Last week, I reported for Colorlines on a building effort, led by Taylor’s family, to win an apology for the failure to meaningfully investigate and prosecute her assailants.
Local TV station WTVY reports on Monday’s press conference:
Public officials are now giving the victim and her family personal apologies for the events of that era.
“I open my heart up and say that I am deeply sorry for what happened,” says AL Representative Dexter Grimsley.
“Anytime one of our residents whether past or present feels pain or feels victimized we certainly want to offer that apology,” says Abbeville Mayor Ryan Blalock.
Following the press conference, Taylor’s brother Robert Corbitt told me by phone, “While I’m pleased with the mayor’s apology, it’s nothing official. We were looking for an official one from the city, the state and the county.”
“I did hear the representative say he was gonna get a resolution in to the state,” Corbitt said, “but I never heard the mayor say that he was going to present it to the city council. He just said it must come from the city council. He never said anything about when he was gonna do it.”
State and city governments are often reluctant to issue official apologies for past injustices for fear that it will leave them vulnerable to civil suits.
Rep. Grimsley reaffirmed Monday his intent to introduce a House resolution calling for a state apology to Recy Taylor “before the session is out.” The current legislative session started March 1 and goes about another six weeks, Grimsley said.

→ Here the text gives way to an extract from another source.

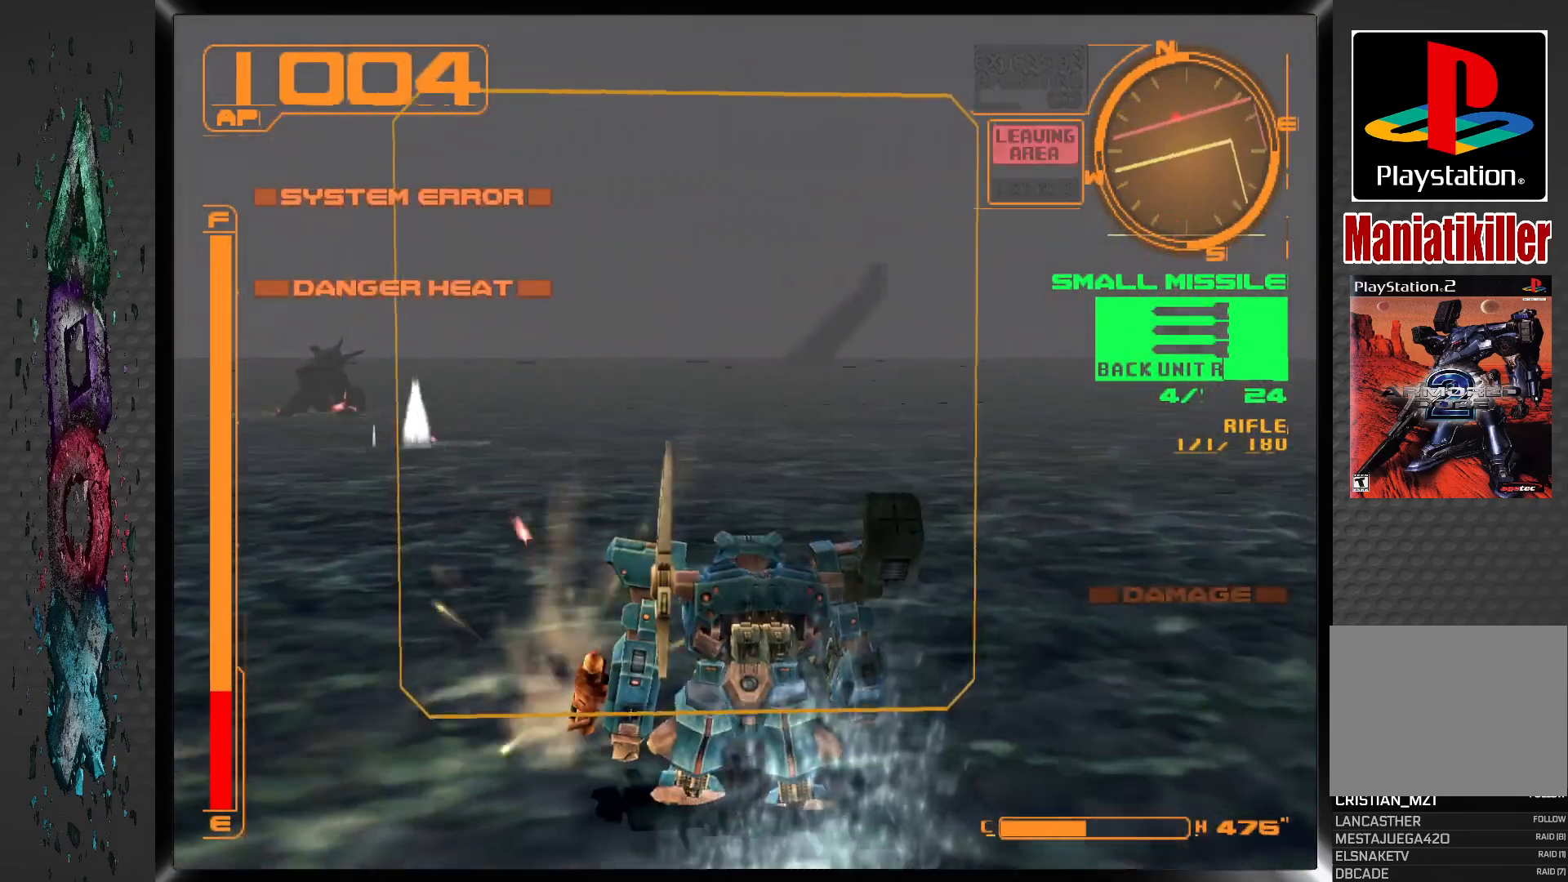
{"buttons": ["R1", "DPAD_UP", "DPAD_LEFT"], "left_stick": "center", "right_stick": "center", "events": []}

Recent overtures by city and state government officials towards Recy Taylor and her family follow mounting public interest in Taylor’s case, starting with the September 2010 publication of Danielle McGuire’s book, “At the Dark End of the Street: Black Women, Rape, and Resistance,” which tells Taylor’s story.
Recy Taylor and Robert Corbitt first publicly conveyed their wishes for city and state apologies in a Feb. 9 article about Taylor by Cynthia Gordy in The Root. On Feb. 16, after reading Gordy’s article, Change.org editor Alex DiBranco launched a petition asking Alabama government officials for city and state apologies to Taylor. Corbitt has since put the petition under his name.
After 12 days, the Change.org petition gathered 1,000 signatures. When Colorlines broke the news on March 16 that Grimsley is planning to introduce a resolution for a state apology, the petition was up to 2,100 signatures. Signatures more than doubled in the first 24 hours after the Colorlines article and additional coverage by the AP and the Root. At this writing, the petition has more than 7,100 signatures.
Grimsley has told the AP that he became interested in Taylor’s case partly because of the Change.org petition.